Anyway, things get more interesting! The Chinese afterlife isn’t just a world full of trillion dollar currencies, credit cards, houses, servants, luxury cars, iPhones, iPads, Viagras and condoms, there’s more!
Guns! They sell paper guns and aircraft carriers!
But wait, if the people in the afterlife are already dead, what damage could you do with guns? You can’t kill them, right?
Or can you? Guess these are the mysteries of the afterlife which we can only discover once we go there. Might be useful to ask your children or relatives to burn some paper weapons for you.
But then again, other than preventing cheats from cheating you, why would dead people need a gun? This passage might enlighten some of the mystery:
The Chinese afterlife is beginning to sound a lot like the wild wild West!
Of course, if everybody’s burning paper weapons so that their dead relatives won’t get bullied, you can be sure that there will be an arms race! And sure enough:
THERMONUCLEAR BOMBS!!! You can burn paper thermonuclear bombs for your ancestors! Wow… Chinese hell is literally a place of hell! Imagine a place where nuclear bombs go off almost every day! And who’s responsible for that? We are! We’re burning all these paper weapons and causing a whole nuclear arms race to go on in the underworld!
Anyway, what’s interesting is analysis provided by the author about this sociological trend. While it’s so easy to laugh at the absurdity of paper offerings for the ancestors, these trends nonetheless reflect something about our human condition:
[T]he paper money custom is becoming harnessed to a new, urban folklore that satirizes and allegorizes the tensions in modern society. The current hype of a perennial, often acute anxiety around male potency, the common assumption today that every man has a mistress outside marriage, the debate over whether condoms should be easily available in dispensing machines in hotel rooms and universities (to reduce the use of abortion for contraceptive purposes), the growing resentments between emerging economic classes (the nouveau riche, especially the ones who profited from the privatization of the collective economy, versus the masses of ordinary folks who didn’t), is being told and retold in the idiom of paper money.

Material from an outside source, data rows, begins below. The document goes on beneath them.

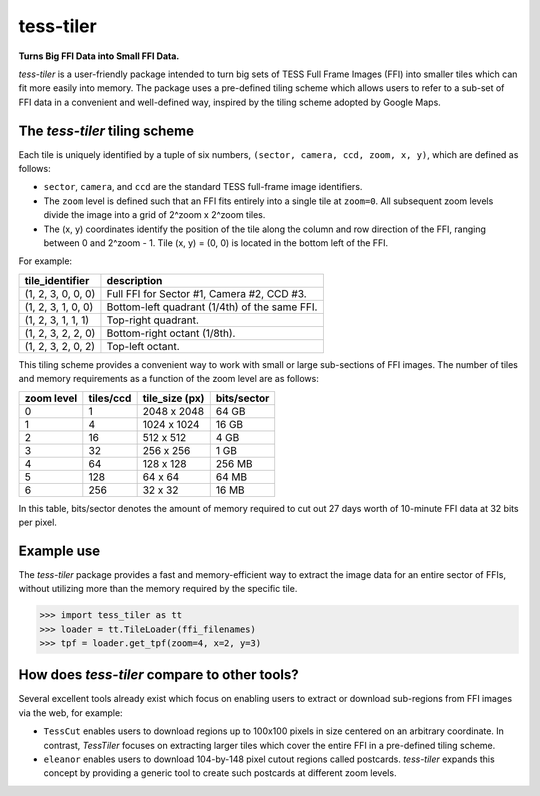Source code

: tess-tiler
==========

**Turns Big FFI Data into Small FFI Data.**

*tess-tiler* is a user-friendly package intended to turn big sets of TESS Full Frame Images (FFI) into smaller tiles which can fit more easily into memory. The package uses a pre-defined tiling scheme which allows users to refer to a sub-set of FFI data in a convenient and well-defined way, inspired by the tiling scheme adopted by Google Maps.

The *tess-tiler* tiling scheme
------------------------------

Each tile is uniquely identified by a tuple of six numbers, ``(sector, camera, ccd, zoom, x, y)``, which are defined as follows:

* ``sector``, ``camera``, and ``ccd`` are the standard TESS full-frame image identifiers.
* The ``zoom`` level is defined such that an FFI fits entirely into a single tile at ``zoom=0``. All subsequent zoom levels divide the image into a grid of 2^zoom x 2^zoom tiles.
* The (x, y) coordinates identify the position of the tile along the column and row direction of the FFI, ranging between 0 and 2^zoom - 1.  Tile (x, y) = (0, 0) is located in the bottom left of the FFI.


For example:

================== =================
tile_identifier    description
================== =================
(1, 2, 3, 0, 0, 0)   Full FFI for Sector #1, Camera #2, CCD #3.
(1, 2, 3, 1, 0, 0)   Bottom-left quadrant (1/4th) of the same FFI.
(1, 2, 3, 1, 1, 1)   Top-right quadrant.
(1, 2, 3, 2, 2, 0)   Bottom-right octant (1/8th).
(1, 2, 3, 2, 0, 2)   Top-left octant.
================== =================

This tiling scheme provides a convenient way to work with small or large sub-sections of FFI images. The number of tiles and memory requirements as a function of the zoom level are as follows: 

========== ========= ============== ===========
zoom level tiles/ccd tile_size (px) bits/sector
========== ========= ============== ===========
0            1       2048 x 2048     64 GB
1            4       1024 x 1024     16 GB
2            16      512 x 512       4 GB
3            32      256 x 256       1 GB
4            64      128 x 128       256 MB
5            128     64 x 64         64 MB
6            256     32 x 32         16 MB
========== ========= ============== ===========

In this table, bits/sector denotes the amount of memory required to cut out 27 days worth of 10-minute FFI data at 32 bits per pixel.


Example use
-----------

The `tess-tiler` package provides a fast and memory-efficient way to extract the image data for an entire sector of FFIs, without utilizing more than the memory required by the specific tile. 

.. code-block:: python

    >>> import tess_tiler as tt
    >>> loader = tt.TileLoader(ffi_filenames)
    >>> tpf = loader.get_tpf(zoom=4, x=2, y=3)


How does `tess-tiler` compare to other tools?
---------------------------------------------
Several excellent tools already exist which focus on enabling users to extract or download sub-regions from FFI images via the web, for example:

* ``TessCut`` enables users to download regions up to 100x100 pixels in size centered on an arbitrary coordinate. In contrast, `TessTiler` focuses on extracting larger tiles which cover the entire FFI in a pre-defined tiling scheme.
* ``eleanor`` enables users to download 104-by-148 pixel cutout regions called postcards. *tess-tiler* expands this concept by providing a generic tool to create such postcards at different zoom levels.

– C. Fred Blake, Burning Money: The Material Spirit of the Chinese Lifeworld (Honolulu: University of Hawai’i Press, 2011), pp.188-189
One big lesson we can draw from this is that popular trends in religions are reflections of the problems and struggles people face on a day to day basis. It’s easy for us to ridicule religion for all its superstition and craziness.
As Karl Marx says, “Religion is the opiate of the masses.” What it means is that religion is a pain-killer. People turn to religion because life (or existence) is painful. Religion provides the means for us to alleviate the pangs of life. This can be said of all religions. The Chinese practice of burning paper offerings is no different. It provides a form of relief from the pains, woes, and struggles that we face on a day-to-day basis.
Before I end, let me say this: I highly recommend this book! (You can buy it online from Amazon)
This book is an easy read and it’s certainly very interesting and entertaining. More importantly, this book will help you to understand the whole idea behind the practice of burning paper money, and how all that has developed into a whole enterprise of paper products, like the ones I mentioned above. Many Chinese here in Singapore do it blindly. They buy paper products and burn as much as they can (the more the merrier, right?) without much clue as to how it works. After all, they are just following the practices of their parents and grandparents. Many are giving up this practice because they feel that the lack of understanding makes the whole act insincere, mechanical, and even pointless. For those who feel that way, this book will help to open up new insights and understandings of the practice. And for those who don’t practice this ritual, this book will certainly provide you with the understanding of the whole point behind paper offerings, so that you can see the rationale behind it and come to a better understanding of the Chinese rituals, and be able to empathise with those who practice it.